How many more works can readers expect in the future?

For Mazik, I’ve drafted nearly a dozen. The next two have been edited and illustrated – see below. There are three books apiece for Mazik’s two elder siblings, but these need some, possibly drastic, editing. However, I need commercial traction before proceeding with further publication.

Mazik and the Miss Fitz is a little out of kilter with the rest of the Series, with its focus on horror rather than humour. There are only a couple of recurrences of such horror. However, kids typically aren’t that squeamish and love being scared; to give just one example, most watch Dr Who, even if it is from behind the sofa!

What can readers expect in the forthcoming books?
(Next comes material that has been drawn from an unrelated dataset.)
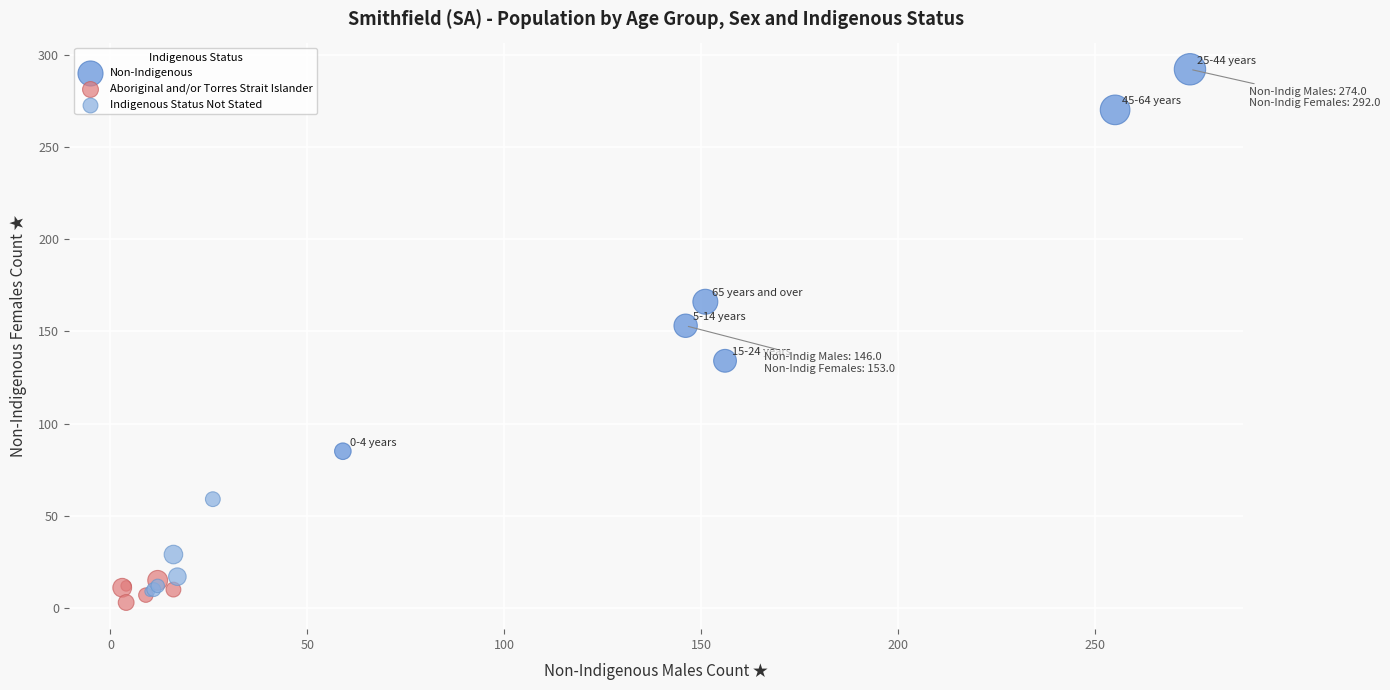

Which series contains the highest Y value?

Non-Indigenous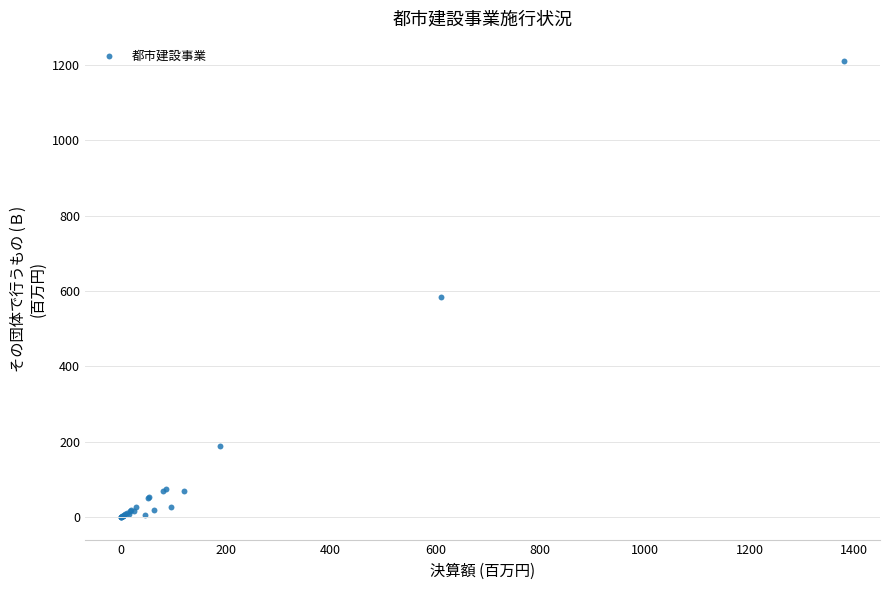

What Y value in the scatter plot is closest to 605?

584.9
Well, of course, Mazik continues to be humorously irresponsible – just a typical, lively, little boy – with Kizam providing an understated counterpoise. A more dominant female role model is Mazik’s elder sister Annie, later in the Series. There are usually a few comic diversions before the underlying story bubbles to the surface. Mazik is reluctant to (or even forgets to) use his magical powers to escape his routine misadventures, saving these for when he’s in mortal danger.

His older sister, Annie, comes more into the story, with an emerging subtext based on an existential conflict within Qua. This erupts much later in the Series to become the dominant and apocalyptic theme.
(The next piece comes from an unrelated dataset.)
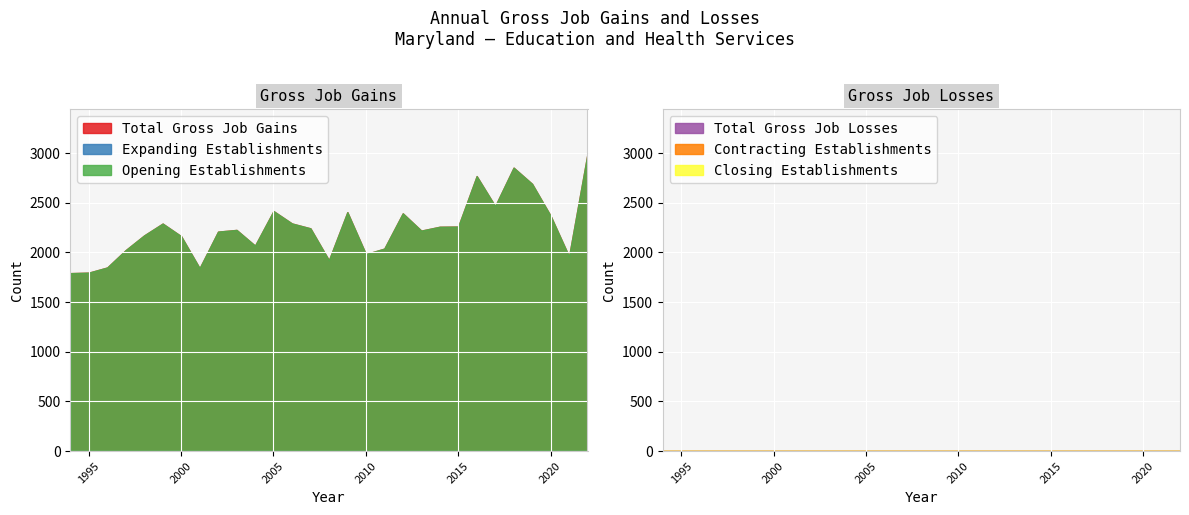

The value of Opening Establishments at 2002 is 1284. True or false?

False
Very brief synopses of the next two or three planned publications are at the end of this interview. Again, Peter Hudspith’s illustrations add enormously to the atmospherics.

Anything you would like to say to your readers who are reading this interview?

Thanks for reading some of Mazik’s adventures. I hope you really enjoyed them and have told all your friends and teachers. If enough people buy the books, there will be lots more to follow. Please check out the website and join Mazik’s Book Club. Let me know here you what you think of the stories – the bits you enjoyed the most and anything you didn’t like. Let me know what you think of the characters, the storylines and the illustrations.

And, by the way, all the money from the sale of the first two Mazik books goes to charity – Blood Cancer UK (BCUK) – so you’re really helping people who have this disease and putting money into researching better treatments. It’s a win-win! You get laughs and screams and BCUK saves lives! Go tell!

Thank you for your time, Tony!


Forthcoming Titles in the Sparks Fly series [information provided on the back of Magic Mazik and the Miss Fitz e-book version]

Awesome Annie

Annie, the middle Spark sibling, discovers she has some remarkable, and quite unnatural, talents gifted by an alien lifeforce, Qua, through its avatar, Yorke Barnsley.

When a friend disappears, Annie sets out on a quest of recovery against desperate odds. But she has been lured into a trap – her situation is hopeless.

Ian Joseph leads us on a trail of discovery and adventure in this first Awesome Annie story

Mazik and the Masterpiece

Ever hit the wrong keys on a computer keyboard?

Our cheeky young hero, Mazik Spark, does just that and lands Gramps in a terrible mess. Meanwhile, Mazik has had a confrontation with his PE teacher who is fired and goes on the rampage. The enraged teacher’s revenge has catastrophic consequences.

See how this wacky story unfolds hilariously – and explosively!

Yet again, Ian Joseph’s wonderfully imaginative narrative progresses at lightning speed, with the usual firecrackers, taking Mazik and the reader in new directions.

Mazik’s Mash-up

Mazik and his recently-adopted twin, Kizam, celebrate their birthday with a series of increasingly chaotic, Mazik-inspired disasters, the last of which is truly revolting!

Gramps takes the twins to the High Woodley art gallery, but Mazik finds a growth capsule of QuanTum in his pocket and spreads it around the shrubbery, with shocking consequences.

A mad professor has spied Mazik’s magic and is desperate to profit from it personally. He embarks on a reckless escapade, with an earth-shattering outcome in which Mazik and Kizam face lethal danger. Will the twins survive the catastrophe?

Yet another madcap, high-speed adventure from the pen of Ian Joseph, full of hilarity and horror in equal measure.